%%
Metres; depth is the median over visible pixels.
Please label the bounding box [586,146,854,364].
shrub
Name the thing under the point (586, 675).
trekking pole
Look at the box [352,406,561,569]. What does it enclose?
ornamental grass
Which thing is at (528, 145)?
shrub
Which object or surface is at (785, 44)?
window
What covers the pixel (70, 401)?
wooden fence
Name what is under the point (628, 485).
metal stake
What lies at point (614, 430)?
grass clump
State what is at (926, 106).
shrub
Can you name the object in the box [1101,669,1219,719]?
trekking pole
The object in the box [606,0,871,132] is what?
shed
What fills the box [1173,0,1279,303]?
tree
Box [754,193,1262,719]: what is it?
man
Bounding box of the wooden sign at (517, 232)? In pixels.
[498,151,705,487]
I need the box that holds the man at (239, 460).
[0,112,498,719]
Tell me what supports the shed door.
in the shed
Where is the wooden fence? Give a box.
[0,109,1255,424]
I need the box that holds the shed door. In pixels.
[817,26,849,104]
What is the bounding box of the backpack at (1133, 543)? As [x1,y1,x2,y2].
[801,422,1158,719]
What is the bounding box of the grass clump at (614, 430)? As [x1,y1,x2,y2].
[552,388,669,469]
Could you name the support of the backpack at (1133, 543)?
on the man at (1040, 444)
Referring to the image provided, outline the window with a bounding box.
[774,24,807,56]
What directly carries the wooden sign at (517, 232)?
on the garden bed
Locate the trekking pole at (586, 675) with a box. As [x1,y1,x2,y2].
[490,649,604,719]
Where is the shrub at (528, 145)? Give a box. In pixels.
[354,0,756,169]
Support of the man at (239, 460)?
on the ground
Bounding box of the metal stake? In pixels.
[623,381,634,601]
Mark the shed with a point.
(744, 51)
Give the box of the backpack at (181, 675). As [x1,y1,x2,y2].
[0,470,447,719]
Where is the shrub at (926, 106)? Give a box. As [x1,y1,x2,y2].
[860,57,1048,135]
%%
The line containing "Could you name" marks the start. Repeat it and every line after it to the end of the listing above, exactly.

Could you name the support of the backpack at (1133, 543)?
on the man at (1040, 444)
Referring to the image provided, outline the window with a bounding box.
[774,24,807,56]
What directly carries the wooden sign at (517, 232)?
on the garden bed
Locate the trekking pole at (586, 675) with a box. As [x1,y1,x2,y2].
[490,649,604,719]
Where is the shrub at (528, 145)? Give a box. In pixels.
[354,0,756,169]
Support of the man at (239, 460)?
on the ground
Bounding box of the metal stake? In pixels.
[623,381,634,601]
Mark the shed with a point.
(744, 51)
Give the box of the backpack at (181, 675). As [x1,y1,x2,y2].
[0,470,447,719]
Where is the shrub at (926, 106)? Give a box. As [x1,y1,x2,y2].
[860,57,1048,135]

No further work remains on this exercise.